No dia da execução ela entrou em casa com os sacos do supermercado, enquanto deixava o carro parado em frente, talvez sabendo que tinha sido seguida, como tantas vezes acontecera, um homem espiando-a, uma mulher cuja cara reconheceu, pessoas dos serviços secretos de Putin, terá pensado, afinal iguais às do KGB, iguais a todos os polícias que seguem pessoas em todas as cidades vigiadas do mundo, e no fim do dia fazem relatórios onde descrevem as coisas simples que fizemos, os cafés onde entrámos, as pessoas que cumprimentámos mais demoradamente, o livro que folheámos na livraria, e tecem comentários sobre os nossos encontros e desencontros, a nossa solidão e as nossas preferências literárias para superiores que os lêem e entregam a outros superiores que decidem o dia em que a nossa prisão é oportuna, o tipo de interrogatório que nos irão fazer, quem prenderão connosco.

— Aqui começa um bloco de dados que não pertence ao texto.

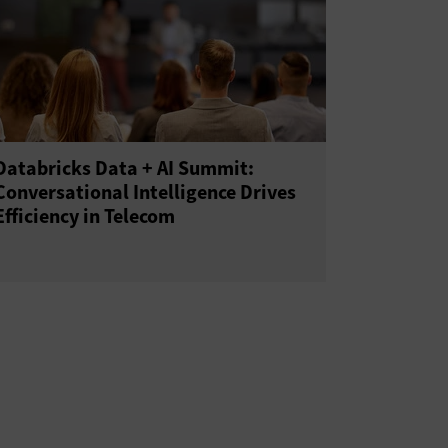
Databricks Data + AI Summit:
Conversational Intelligence Drives
Efficiency in Telecom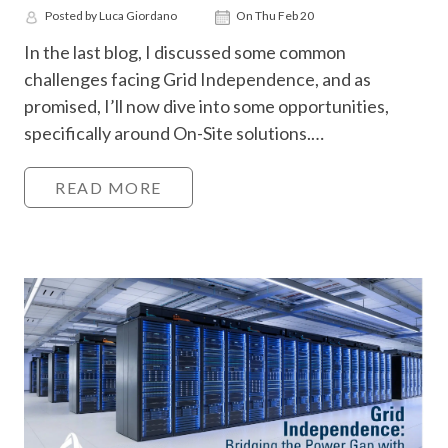
Posted by Luca Giordano
On Thu Feb 20
In the last blog, I discussed some common
challenges facing Grid Independence, and as
promised, I’ll now dive into some opportunities,
specifically around On-Site solutions.…
READ MORE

Mas naquele dia era diferente. Ela deixou de os ver à saída do supermercado e ao chegar a casa já não pensava na sua vida vigiada, mas em coisas prosaicas como a salada do almoço e o preço do café da Etiópia. Abriu o elevador, deixou em casa os sacos de compras e desceu para arrumar o carro, a porta do elevador abriu-se no hall de entrada e viu o homem do supermercado e uma pistola com um cano enorme virada para ela, não ouviu os tiros, viu a cara do seu assassino e pensou nos milhares de mortos da Tchetchenia que tinham morrido assim, morrido na cara dos assassinos, sabendo apenas que morriam sem tempo para gritar, que os gritos não trariam nenhum auxílio, que ninguém os ouviria porque as pistolas dos assassinos silenciaram as hostes dos anjos. Caiu para a frente e o homem debruçou-se sobre ela e deu-lhe, na nuca, o tiro com que os profissionais selam o seu trabalho.